Un micro-climat caractérise cette partie des Pyrénées. Elle reçoit de l'Atlantique en moyenne 1020mm d'eau. C'est une région relativement chaude, à la végétation riche et varie: genets, buis, genévriers, fougères aigle, robiniers. Dans les pâturages le thym s'y développe. Dans la vallée coquelicots et bleuets prolifèrent. Protégée à l'ouest par les massifs du Néouvielle et Arbizon, le mauvais temps vient du nord. Le dicton a raison. Le vent du sud, qui roussit les pacages, fait claquer les volets, et électrise les esprits, cède la place aux courants sud-ouest qui durent peu et que le nord-ouest remplace, portant pluie ou neige.

    Les vents
       Les brises:
    Elles ont toujours pour origine des différences d'échauffement entre des lieux rapprochés.
    La nuit, l'air se refroidit plus vite au contact des pentes qu'au fond des vallées. Il dévale les reliefs en provoquant une brise descendante ou "brise de montagne", créant souvent de la brume, ou du brouillard.
    Dans la journée l'air des pentes s'échauffe plus vite que celui des fonds de vallées, encore à l'ombre. Cet air remonte les pentes en donnant une brise montante ou "brise de vallée". Elle prend naissance quelques heures après le lever du soleil. Elle disparaît quelques heures après le crépuscule.
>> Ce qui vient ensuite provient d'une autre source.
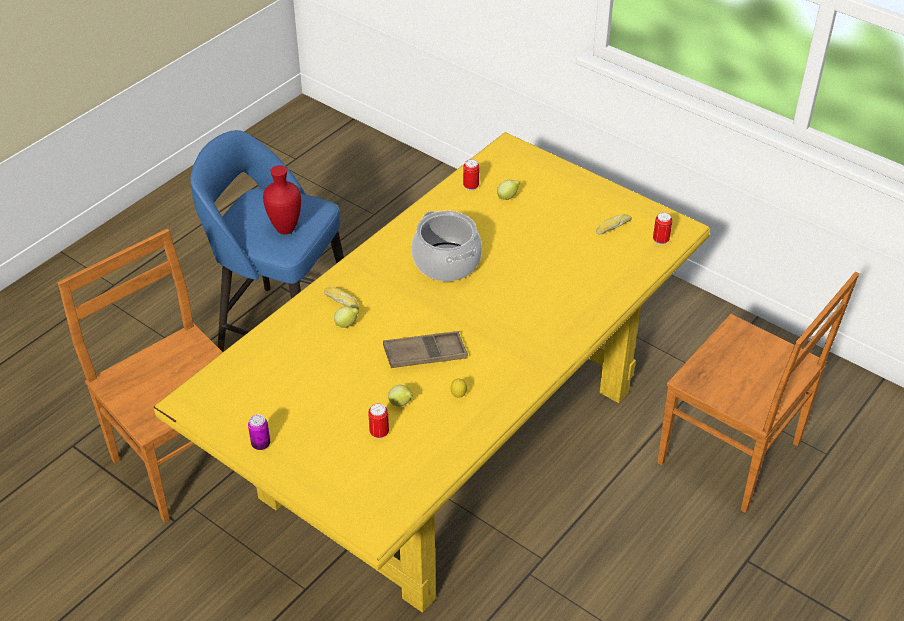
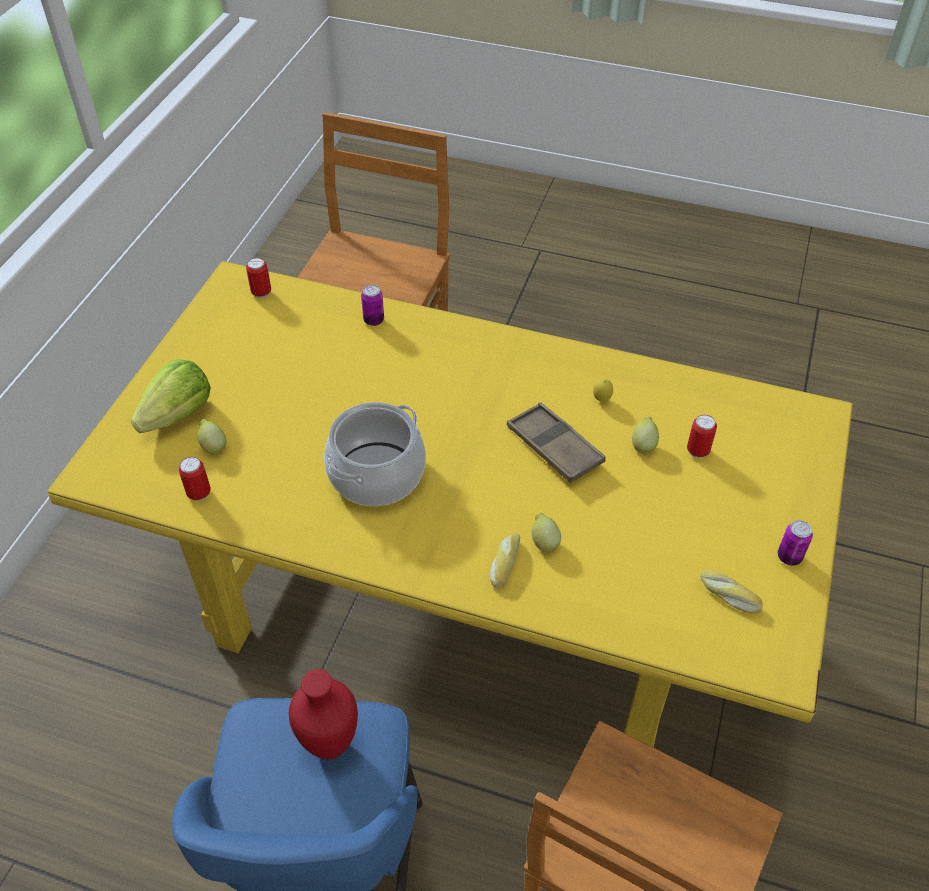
camera: 110 degrees left, 5 degrees up
bread [596,214,632,235] -> bread moved to [701,570,763,614]
none -> lettuce [131,359,211,433]
none -> can [361,285,384,326]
        Le vent du sud: obéit à l'effet fœhn et sa présence est liée à la configuration du relief. En s'élevant l'air se détend (pression atmosphérique diminue) et se refroidit de 0,65° à 1° tous les 100m, d'ou condensation de la vapeur d'eau et formation de nuages qui s'accumulent sur le versant "au vent" et donnent pluie ou neige. Son taux d'humidité diminue. Le sommet franchit, cet air frais et sec est comprimé (pression atmosphérique augmente). Cette compression provoque un échauffement de 1° tous les 100m. A l'arrivée aux fonds des vallées, le réchauffement peut atteindre 12° et l'humidité tomber à 42%. Le ciel est clair, et l'air limpide, les horizons sont rapprochés. Il est précurseur de mauvais temps. Il provoque la fonte des neiges en hiver.
    Inversement, par vent de nord, la montagne provoque un phénomène analogue sur les versants sud. Phénomène observable au tunnel d'Aragnouet/Bielsa: brouillard en France et soleil à la sortie du tunnel.
    S'il n'y a pas de précipitation à la montée, l'effet fœhn n'as pas lieu, et les nuages sont à la même hauteur des deux côtés de la montagne.


    L'inondation du 28/29 juillet 1834 :      Un orage sur les montagnes qui séparent la vallée d'Aure de l'Espagne, éclata et dura 36 heures sans interruption. La terre des sommets des montagnes, des forêts entières furent emportées. Plus de chemin, pas de pont, des granges emportées. Une vingtaine de personnes furent bloquées, aux granges du Moudang sous les eaux, pendant plusieurs jours.